What keeps the world going is a thousand acts of tenderness toward unimportant things and people you don’t have any relation toward except you assume responsibility for.
I take pride in caring for all of the potted plants I’ve ever adopted. The one loss—an anthurium that was browning in my attic room and so I transplanted it to a bigger pot in an airier room until it slowly withered—stings all the more. Sure, plants don’t have souls, but they have life which is more than you can say for an iPhone or an SUV or the internet, which spend plenty of time maintaining.
We live too much among dead things.
We have been so well-formed not to let our heart bleed even just a little for the things and people that are usually treated like collateral damage: the birds that fly into windows, the turtle underneath the car wheels, the man who missed his plane.
The engines keep going, the forms are filled out, the small acts of mercy that get anyone to their final destination don’t figure into our algorithms.
We live in a world of machines—machines don’t care about the very soft and squishy flesh we’re made of that’s so susceptible to damage. How did we create a world so hard-edged? Ever since humans discovered iron we have been fascinated by these creations made in the image and likeness of our most stubborn powers. Our bones may be inside our skin but we do love our exoskeletons. We feel for a moment like we are also a two-ton killing machine. The deer hits the hood with a thump and then is eaten by vultures over the course of a weekend. We forget, in this picture, that our lot is the deer’s.
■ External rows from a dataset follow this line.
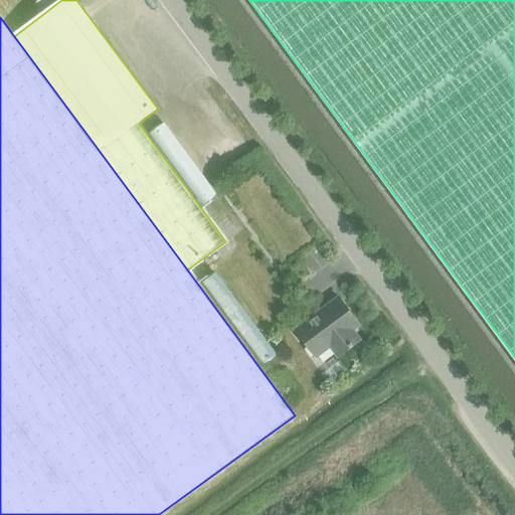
[(213,201),(202,209),(215,227),(226,219),(213,201)]
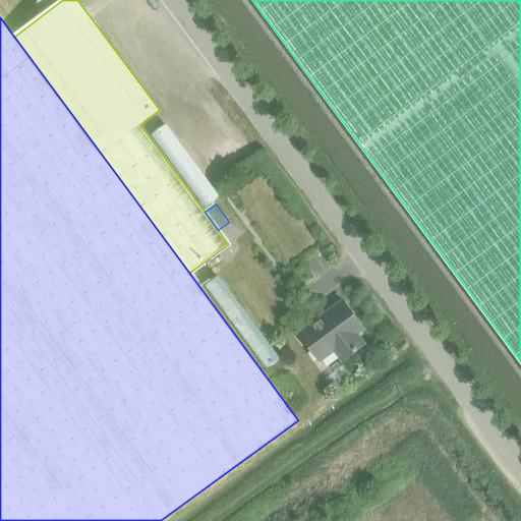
[(236,255),(230,247),(219,255),(225,264),(236,255)]
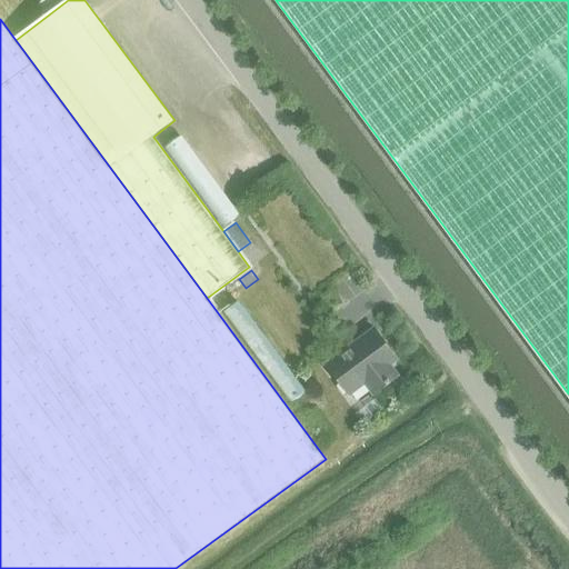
[(329,365),(351,395),(367,383),(376,395),(399,377),(390,366),(398,359),(377,330),(329,365)]
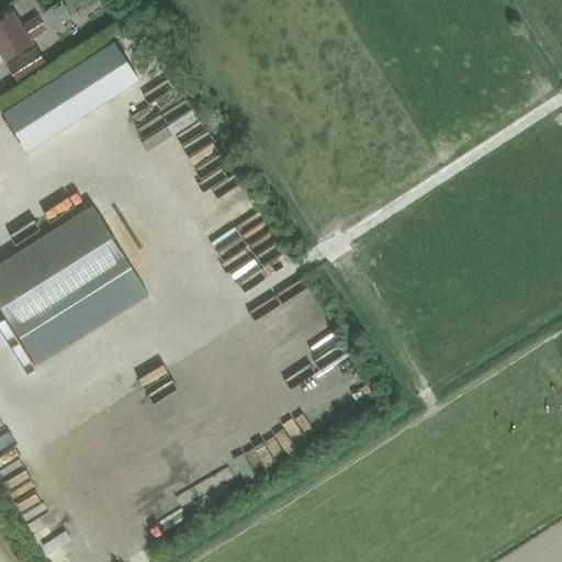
[(29,40),(44,31),(36,19),(22,29),(12,13),(0,21),(0,54),(4,60),(31,44),(29,40)]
The machine will never feel pain, from its birth on the factory floor to its death in the junkyard. So why do we identify more with the car, when death will one day hit us, like the deer, and we will depend on the kindness of those still living to mourn us and carry us to a grave?
We are so cavalier about the death of the beautiful.
Machines want us, their makers, to believe that we are like them: powerful, eternal, untouchable.
But we are like what the machines have paved over and dug up: we are made of dust and humus, and we will one day return to the rich clay we came from. Concrete, what have you to do with me? What can we possibly learn about human nature from steel? Machines know nothing about what it is to be born or what it is to die, events that bring us into life from somewhere and set us back to rest into something.
Humans are so divorced from the land of the living. We have forgotten our kinship with the earth and instead spend our days in the land of the dead.
I read about a man who tortured a wolf in Wyoming and I thought how sad that he no longer knows who he is or knows that he is human. He thinks he is a car—exempt from the circle of life or any sort of ecosystem—he thinks he owes creation nothing and it exists for no reason that has anything to do with him. What does he see when he looks at the world outside? Does he feel like a stranger to the trees? How can you see anything clearly if you don’t look at a bluebird—much less a wolf—with awe? Killing has to happen, sure—I’ve swatted several mosquitos while writing this—but isn’t being an agent of death something to mourn rather than relish?
I thought of the fox that Rainy the Cat and I saw twice last Friday, visiting the compost heap in the morning and the evening.
We opened the front door and saw a flash of copper in the woods past the driveway. Rainy, so quick to dash across the yard like a small grey lion (big or small, cats all have the same gait) in hot pursuit of squirrels or bold songbirds, settled into her watchful loaf position next to me, eyeing the fox carefully as he worked his way back toward the creek.
Catherine Raven says housecats can harass foxes, but he looked twice as big as the cat. I couldn’t imagine her causing him any harm, particularly as she folded herself into my shadow, watching.
And Rainy is not a fearful feline—she climbed two trees on Monday and, despite some crying at a challenging fork in the branches—made her way back down both again with only a little bit of skidding.
I have grown to love our daily walks—a ritual that began in Holy Week—where we explore some small stretch of pine woods together, walking with an invisible line between us, moving in that universal, inter-species communication of togetherness.
Every mammal knows the sign for “come on, this way”: you take a few steps and turn and look expectantly. Your companion—be they human, cat, dog, or deer—will follow. If they get too distracted by the glowing rectangle in her hand or a hole at the base of an oak tree, then just call their name or mew a little bit, and they’ll get the message.
Now she is licking the bag of birdseed I just brought home from the store. Rainy loves licking plastic—a Ziploc bag from Minnesota, a package of Cadbury chocolates, the packaging on pads and tampons—she will lick obsessively until I intervene, afraid she’ll bite a small piece off and choke.
I looked it up on the internet (cat aficionados have even more opinions than gardeners), and the general consensus seemed to be that cats just love plastic. Plastic appears dead but is made out of living things—it’s made of vegetable oils and animal fats, and, apparently, cats get excited about smelling and tasting those.
I wonder sometimes what the world looks like from the perspective of the cat, who is too alive to see the world as dead.